Now, we need to solve the equation for x, the resulting expression: x=100*r^(1/3). Now you can use this formula to generate numbers with the desired distribution.
Generalization
If you have a random number generator with a custom distribution and want another different arbitrary distribution, you first need the source distribution function and then use it to express the target arbirary random number generator. To get the distribution function do the steps up to 3. For the target do all the steps, and then replace the randomic with the expression you got from the source distribution.
This is better understood with an example...
Example:
You have a random number generator with uniform distribution in the range [0, 100) and you want.. the same distribution f(x)=3*x^2 / 1000000 from 0 to 100 for simplicity [Since for that one we already did all the steps giving us x=100*r^(1/3)].
Since the source distribution is uniform the function is constant: f(z)=1. But we need to normalize for the range, leaving us with: f(z)=1/100.
Now, we integrate it: F(z)=z/100. And equate it to the randomic: r=z/100, but this time we don't solve it for x, instead we use it to replace r in the target:
x=100*r^(1/3) where r = z/100
=>
x=100*(z/100)^(1/3)
=>
x=z^(1/3)
And now you can use x=z^(1/3) to calculate random numbers with the distribution f(x)=3*x^2 / 1000000 from 0 to 100 starting with a random number in the distribution f(z)=1/100 from 0 to 100 [uniform].
Note: If you have normal distribution, use the bell function instead. The same method works for any other distribution. Take care of possible asymptote some distributions make create, you may need to try different ways to solve the equations.
On discrete distributions
Some times you need to express a discrete distribution, for example, you want to get 0 with 95% chance and 1 with 5% chance. So how do you do that?

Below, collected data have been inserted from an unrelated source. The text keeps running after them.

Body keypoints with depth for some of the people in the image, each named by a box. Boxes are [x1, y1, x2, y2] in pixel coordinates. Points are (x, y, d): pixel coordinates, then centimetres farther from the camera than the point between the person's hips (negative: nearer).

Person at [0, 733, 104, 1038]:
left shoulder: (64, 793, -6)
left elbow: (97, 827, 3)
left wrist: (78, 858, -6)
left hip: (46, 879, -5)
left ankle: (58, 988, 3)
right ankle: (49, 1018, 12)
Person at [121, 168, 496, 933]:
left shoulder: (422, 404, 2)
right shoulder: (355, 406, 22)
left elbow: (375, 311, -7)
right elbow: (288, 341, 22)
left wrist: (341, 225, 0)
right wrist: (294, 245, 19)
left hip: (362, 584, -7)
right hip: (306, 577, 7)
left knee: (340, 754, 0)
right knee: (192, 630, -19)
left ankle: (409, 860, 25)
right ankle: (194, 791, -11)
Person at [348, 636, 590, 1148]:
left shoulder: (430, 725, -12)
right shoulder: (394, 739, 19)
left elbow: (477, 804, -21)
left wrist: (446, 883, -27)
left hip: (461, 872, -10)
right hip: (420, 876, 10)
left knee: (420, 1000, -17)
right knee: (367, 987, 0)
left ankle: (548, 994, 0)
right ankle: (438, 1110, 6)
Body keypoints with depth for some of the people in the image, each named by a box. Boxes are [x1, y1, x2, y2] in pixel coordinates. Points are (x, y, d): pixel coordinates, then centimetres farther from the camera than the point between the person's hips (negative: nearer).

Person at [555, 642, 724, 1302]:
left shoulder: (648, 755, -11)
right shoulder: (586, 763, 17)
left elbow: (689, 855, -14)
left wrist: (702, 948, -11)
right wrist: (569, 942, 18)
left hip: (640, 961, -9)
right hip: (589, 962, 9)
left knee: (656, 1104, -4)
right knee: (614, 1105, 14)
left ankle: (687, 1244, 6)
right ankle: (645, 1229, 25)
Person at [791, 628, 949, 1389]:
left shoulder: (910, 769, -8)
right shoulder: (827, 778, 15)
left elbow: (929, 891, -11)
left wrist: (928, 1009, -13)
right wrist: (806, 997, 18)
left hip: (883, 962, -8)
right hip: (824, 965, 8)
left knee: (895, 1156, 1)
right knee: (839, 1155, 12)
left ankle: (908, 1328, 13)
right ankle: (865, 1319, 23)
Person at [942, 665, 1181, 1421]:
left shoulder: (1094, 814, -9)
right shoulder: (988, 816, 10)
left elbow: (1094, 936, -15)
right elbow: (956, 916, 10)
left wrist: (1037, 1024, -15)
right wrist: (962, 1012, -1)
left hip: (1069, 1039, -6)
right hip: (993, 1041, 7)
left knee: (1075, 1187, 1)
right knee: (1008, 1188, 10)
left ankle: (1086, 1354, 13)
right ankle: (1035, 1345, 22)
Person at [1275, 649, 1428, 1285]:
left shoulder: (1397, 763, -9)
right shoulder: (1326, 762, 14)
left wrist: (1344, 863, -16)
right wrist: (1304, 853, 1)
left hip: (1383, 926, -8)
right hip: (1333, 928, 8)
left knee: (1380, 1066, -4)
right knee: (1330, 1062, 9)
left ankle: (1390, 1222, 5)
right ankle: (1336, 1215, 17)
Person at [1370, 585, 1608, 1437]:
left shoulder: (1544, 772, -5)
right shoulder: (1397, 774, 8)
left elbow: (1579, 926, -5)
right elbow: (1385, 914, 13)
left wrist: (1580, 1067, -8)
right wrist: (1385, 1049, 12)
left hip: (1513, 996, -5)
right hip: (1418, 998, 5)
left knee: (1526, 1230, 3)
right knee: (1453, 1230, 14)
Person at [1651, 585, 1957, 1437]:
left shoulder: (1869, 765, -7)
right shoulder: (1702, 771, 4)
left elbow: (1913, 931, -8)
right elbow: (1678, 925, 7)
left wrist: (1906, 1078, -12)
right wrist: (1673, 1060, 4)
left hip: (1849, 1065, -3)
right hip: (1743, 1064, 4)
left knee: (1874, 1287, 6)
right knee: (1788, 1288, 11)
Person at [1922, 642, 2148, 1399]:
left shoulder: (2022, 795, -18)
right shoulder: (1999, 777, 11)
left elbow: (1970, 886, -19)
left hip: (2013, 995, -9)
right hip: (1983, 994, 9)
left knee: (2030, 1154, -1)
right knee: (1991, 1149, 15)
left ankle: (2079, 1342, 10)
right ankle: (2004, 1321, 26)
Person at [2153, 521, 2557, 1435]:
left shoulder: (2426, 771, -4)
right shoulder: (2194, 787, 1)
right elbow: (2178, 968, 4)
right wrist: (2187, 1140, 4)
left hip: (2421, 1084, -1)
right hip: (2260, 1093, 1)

Well, you divide it in rectangular distributions in such way that the ranges join to [0, 1) and use the randomic to evaluate:
0 if r is in [0, 0.95)
f(r) = {
1 if r is in [0.95, 1)
Or you can take the complex path, which is to write a distribution function like this (making each option exactly a range of length 1):
0.95 if x is in [0, 1)
f(x) = {
0.5 if x is in [1, 2)
Since each range has a length of 1 and the assigned values sum up to 1 we know that the total area is 1. Now the next step would be to integrate it:
0.95*x if x is in [0, 1)
F(x) = {
(0.5*(x-1))+0.95 = 0.5*x + 0.45 if x is in [1, 2)
Equate it to the randomic:
0.95*x if x is in [0, 1)
r = {
0.5*x + 0.45 if x is in [1, 2)
And solve the equation...
Ok, to solve that kind of equation, start by calculating the output ranges by applying the function:
[0, 1) becomes [0, 0.95)
[1, 2) becomes [0.95, {(0.5*(x-1))+0.95 where x = 2} = 1)
Now, those are the ranges for the solution:
? if r is in [0, 0.95)
x = {
? if r is in [0.95, 1)
Now, solve the inner functions:
r/0.95 if r is in [0, 0.95)
x = {
2*(r-0.45) = 2*r-0.9 if r is in [0.95, 1)
But, since the output is discrete, we end up with the same result after doing integer part:
0 if r is in [0, 0.95)
x = {
1 if r is in [0.95, 1)
Note: using random to mean pseudo random.
Edit: Found it on wikipedia (I knew I didn't invent it).